• Passage for review
━━━━━━

We rushed up to the emergency clinic, where it’s more like an emergency doctor’s office - not an ER at a hospital. The nurse practitioner walked in, heard my entire story, examined my rashes, took a look in my ear and said, “You have an ear infection which is giving you a viral rash. Take penicillin for ten days and it should do the trick.” Fine. As soon as I walked back inside my apartment, I felt something hurting the back of my left leg. It was a huge welt the size of softball. It looked like an infected something or other. I don’t even know. It was so disgusting and huge that I didn’t even want to look at it myself. When I showed other people, they were shocked and said, “OH MY GAWD! Go to the ER!!!”

So I did...

The second doctor walks in and examines my leg and immediately calls out the most commonly used diagnosis ever: “You have a spider bite.” He prescribed me the strongest of all antibiotics and told me to take them 4 times per day for a week. Ugh. When I got home, I wasn’t satisfied with his answer, because there were no bite marks or anything that resembled a yellow sac spider or brown recluse spider bite. Brown recluse spiders are found mostly in the midwest anyway. I did my homework online, to prove that my theory was correct when speaking to my very last doctor at the emergency room of a hospital.

━━━━━━

• Given entries
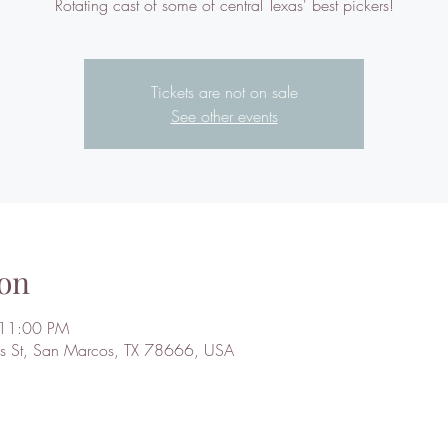
Rotating cast of some of central Texas' best pickers!
Tickets are not on sale
See other events
on
 11:00 PM
 St, San Marcos, TX 78666, USA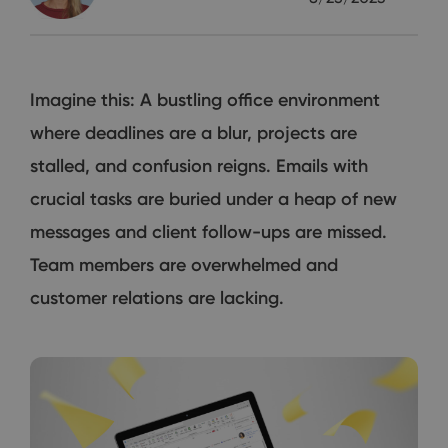
Imagine this: A bustling office environment
where deadlines are a blur, projects are
stalled, and confusion reigns. Emails with
crucial tasks are buried under a heap of new
messages and client follow-ups are missed.
Team members are overwhelmed and
customer relations are lacking.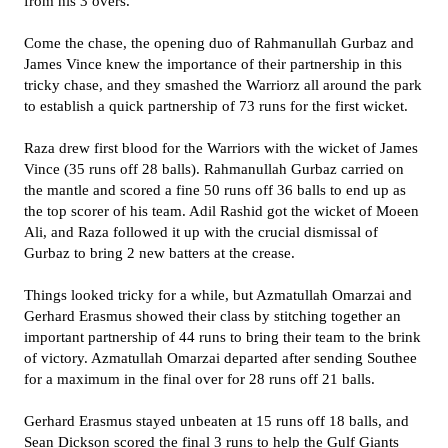
from his 3 overs.
Come the chase, the opening duo of Rahmanullah Gurbaz and
James Vince knew the importance of their partnership in this
tricky chase, and they smashed the Warriorz all around the park
to establish a quick partnership of 73 runs for the first wicket.
Raza drew first blood for the Warriors with the wicket of James
Vince (35 runs off 28 balls). Rahmanullah Gurbaz carried on
the mantle and scored a fine 50 runs off 36 balls to end up as
the top scorer of his team. Adil Rashid got the wicket of Moeen
Ali, and Raza followed it up with the crucial dismissal of
Gurbaz to bring 2 new batters at the crease.
Things looked tricky for a while, but Azmatullah Omarzai and
Gerhard Erasmus showed their class by stitching together an
important partnership of 44 runs to bring their team to the brink
of victory. Azmatullah Omarzai departed after sending Southee
for a maximum in the final over for 28 runs off 21 balls.
Gerhard Erasmus stayed unbeaten at 15 runs off 18 balls, and
Sean Dickson scored the final 3 runs to help the Gulf Giants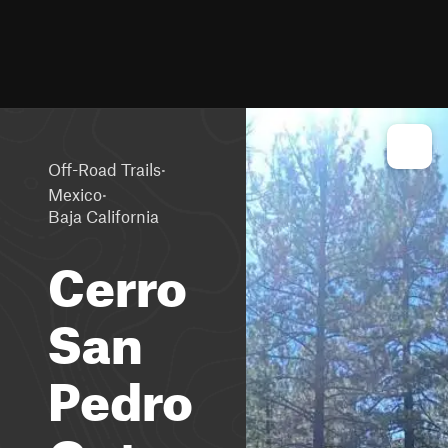
·
Off-Road Trails
·
Mexico
Baja California
Cerro
San
Pedro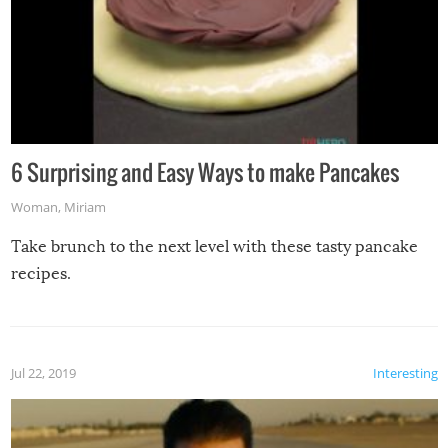
6 Surprising and Easy Ways to make Pancakes
Woman
,
Miriam
Take brunch to the next level with these tasty pancake
recipes.
Jul 22, 2019
Interesting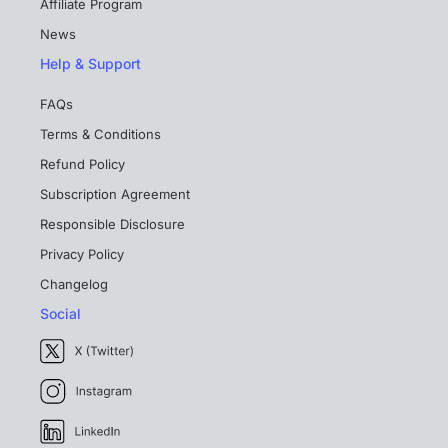
Affiliate Program
News
Help & Support
FAQs
Terms & Conditions
Refund Policy
Subscription Agreement
Responsible Disclosure
Privacy Policy
Changelog
Social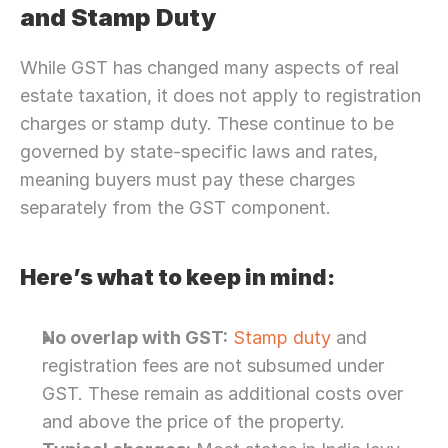
and Stamp Duty
While GST has changed many aspects of real 
estate taxation, it does not apply to registration 
charges or stamp duty. These continue to be 
governed by state-specific laws and rates, 
meaning buyers must pay these charges 
separately from the GST component.
Here’s what to keep in mind:
No overlap with GST:
Stamp duty
 and 
registration fees are not subsumed under 
GST. These remain as additional costs over 
and above the price of the property.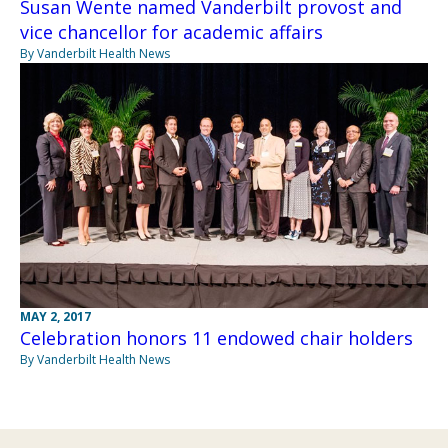
Susan Wente named Vanderbilt provost and
vice chancellor for academic affairs
By Vanderbilt Health News
MAY 2, 2017
Celebration honors 11 endowed chair holders
By Vanderbilt Health News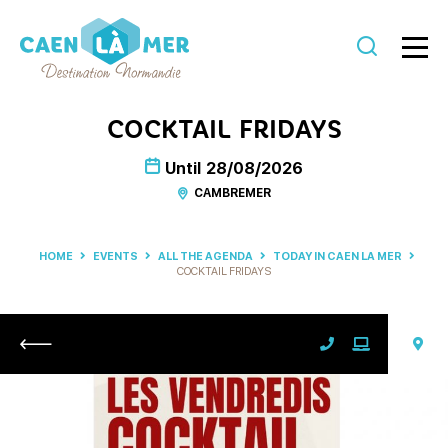
Caen
la
COCKTAIL FRIDAYS
mer
Until
28/08/2026
Tourism
CAMBREMER
HOME
EVENTS
ALL THE AGENDA
TODAY IN CAEN LA MER
COCKTAIL FRIDAYS
Return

━━━━━━

• Problem A
In the medical story, how many times per day did the second doctor say to take the antibiotics?
• Problem B
Set down the part of the medical story starting at "So I did..." and ending at "of a hospital.".
The entries above stand apart from the medical story.

• Answer area A
Four times per day.

• Answer area B
So I did...

The second doctor walks in and examines my leg and immediately calls out the most commonly used diagnosis ever: “You have a spider bite.” He prescribed me the strongest of all antibiotics and told me to take them 4 times per day for a week. Ugh. When I got home, I wasn’t satisfied with his answer, because there were no bite marks or anything that resembled a yellow sac spider or brown recluse spider bite. Brown recluse spiders are found mostly in the midwest anyway. I did my homework online, to prove that my theory was correct when speaking to my very last doctor at the emergency room of a hospital.